Medical Transport

   Since I have time on my hands, I am always looking for something to do. My friend that talked me into driving the limousines, has another business where he provides non-emergency medical transport. He asked me if I was interested and I told him of course. After all, I needed something to keep me out of trouble, and you can only watch so many hours of Sports Center in a day.

   My main concern when I started driving the limousines, was the thought of having to drive in Salt Lake traffic. (Commonly known as the Mormon 500) My friend told me most of the limousine trips are around Idaho Falls and Jackson. Now while I haven’t had to drive a limo in Salt Lake, two of the medical transport trips have been down to the University of Utah hospital in Salt Lake and back to Pocatello. The two times I had to drive to Salt Lake, I picked up the ambulance the night before, and met my friend at the Stake Center where we play basketball. Needless to say, it was a little disconcerting to the guys at basketball when they noticed I brought an ambulance. How bad is he going to foul us that he needs an ambulance was the general question asked?

   It has been quite a learning experience for me. The back of the ambulance is much wider than the cab, so you have to be extremely observant of traffic on both sides. There is a panel of switches that I needed to learn what they operate. The hardest part has been learning how to operate the gurney. I am happy to say everything has gone well on the trips I have made.

   The nurses that have gone with me on these trips have been excellent and very professional. It’s a comfort to know while I’m driving, they are providing the patient with the absolute best care possible. I am proud to know them and to call them my friend.  

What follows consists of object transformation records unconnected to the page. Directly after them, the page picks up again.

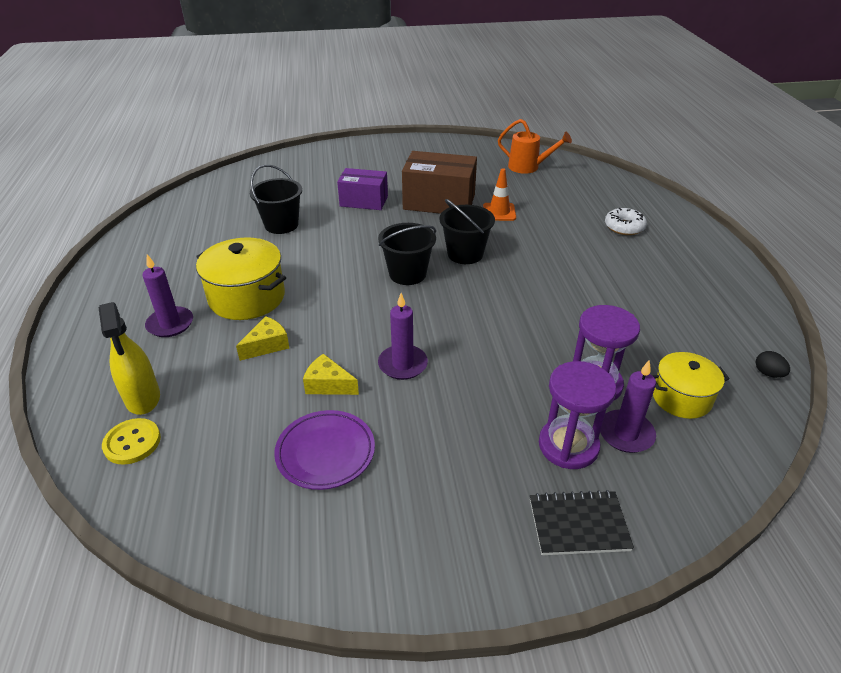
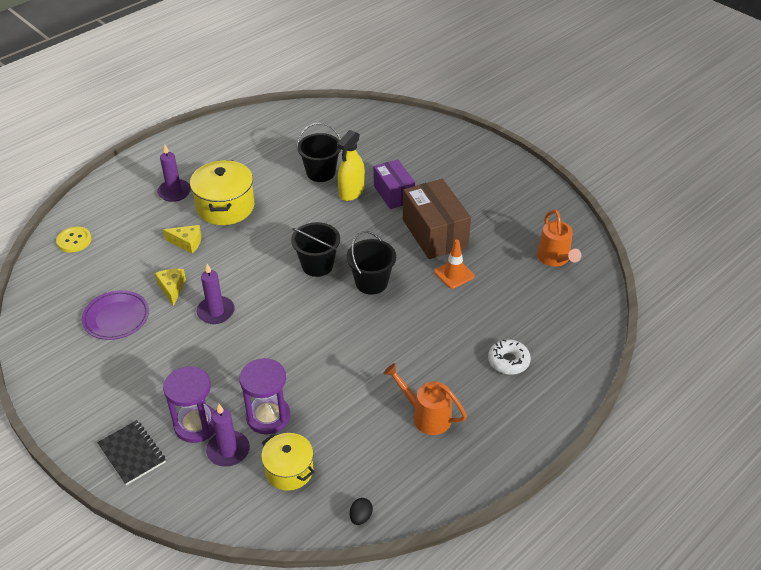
camera: 55 degrees right, 5 degrees up
yellow spray bottle [99,302,160,415] -> yellow spray bottle moved to [337,130,365,201]
none -> orange watering can [383,363,467,435]

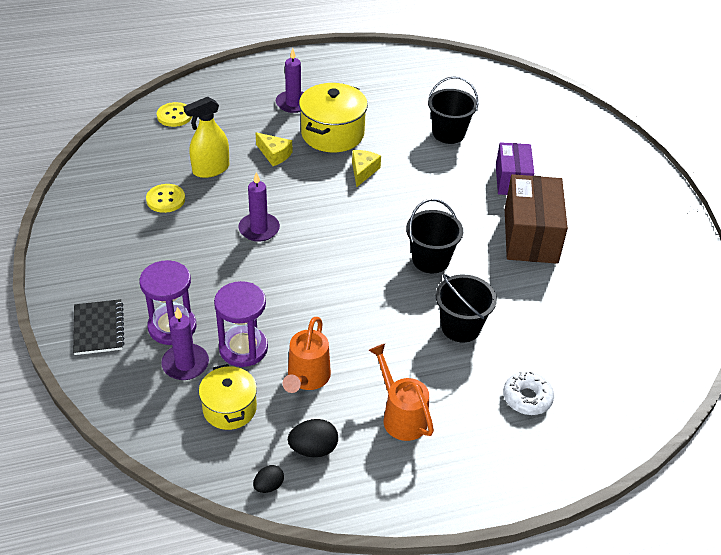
camera: 25 degrees right, 0 degrees up
purple plate [82,290,149,340] -> yellow button [146,184,185,213]
yellow cheese [155,269,186,307] -> yellow cheese moved to [352,150,381,187]
black bucket [291,222,340,277] -> black bucket moved to [436,274,497,342]
yellow spray bottle [337,130,365,201] -> yellow spray bottle moved to [183,97,229,178]
orange traffic cone [434,239,475,289] -> none
orange watering can [537,210,581,267] -> orange watering can moved to [283,317,331,393]
none -> black egg [288,419,338,457]

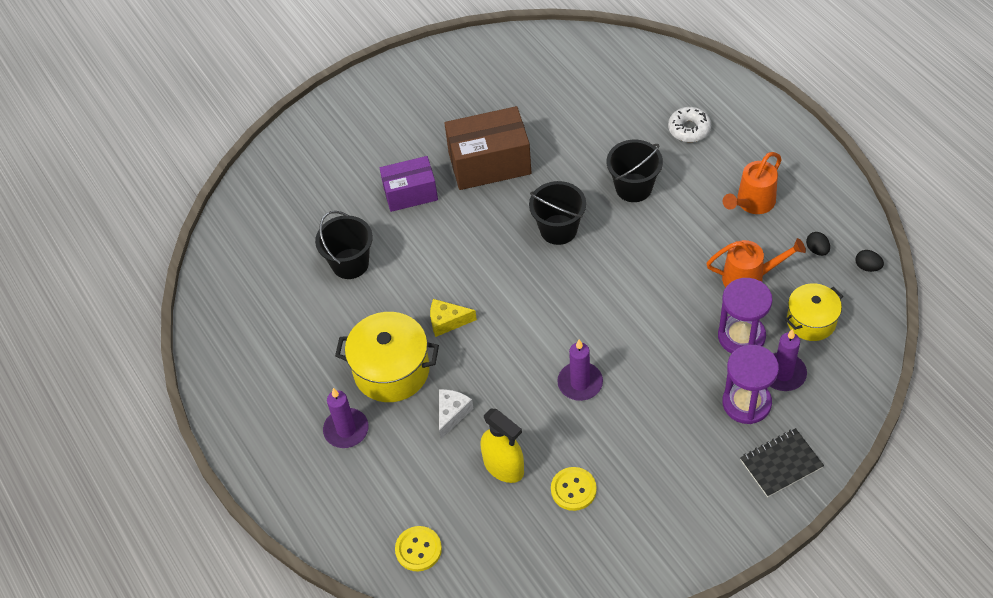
camera: 100 degrees left, 10 degrees up
yellow cheese [256,132,292,166] -> white cheese [439,389,474,439]
black egg [288,419,338,457] -> black egg [806,232,830,256], size x0.64

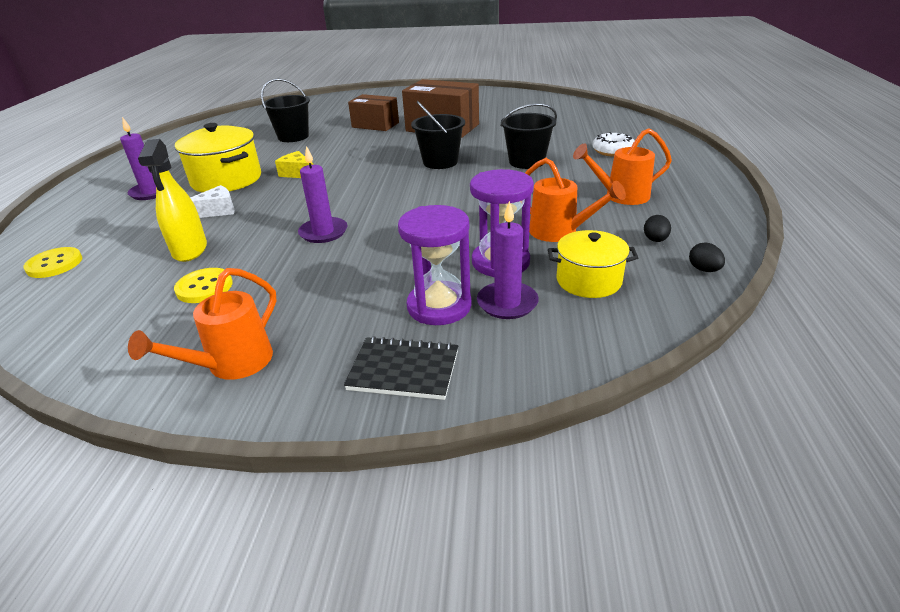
camera: 35 degrees right, 20 degrees down
purple box [380,156,438,212] -> brown box [348,94,399,131]
none -> orange watering can [128,268,277,380]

   The best things I have witnessed through these experiences is the many examples of love and compassion. I have watched many health care professionals express their heartfelt wishes to the patients with tears in their eyes. I have seen family members by the patient’s side and knew they have been with them throughout their treatment. It’s these things that remind me of the important things in life. These are the times that help me realize how blessed I am for the wonderful family and friends I have in my life. I am grateful for my Angel Shannon and the strength she gives me. I will always LOVE AND MISS YOU sweetheart.

Next week: Book challenge

P.S. The secret to survive driving in Utah, is to drive like they do. So, when I need to change lanes, I just go for it. They will move out of the way of an ambulance. My only Utah driving flaw; I still use my turn signal.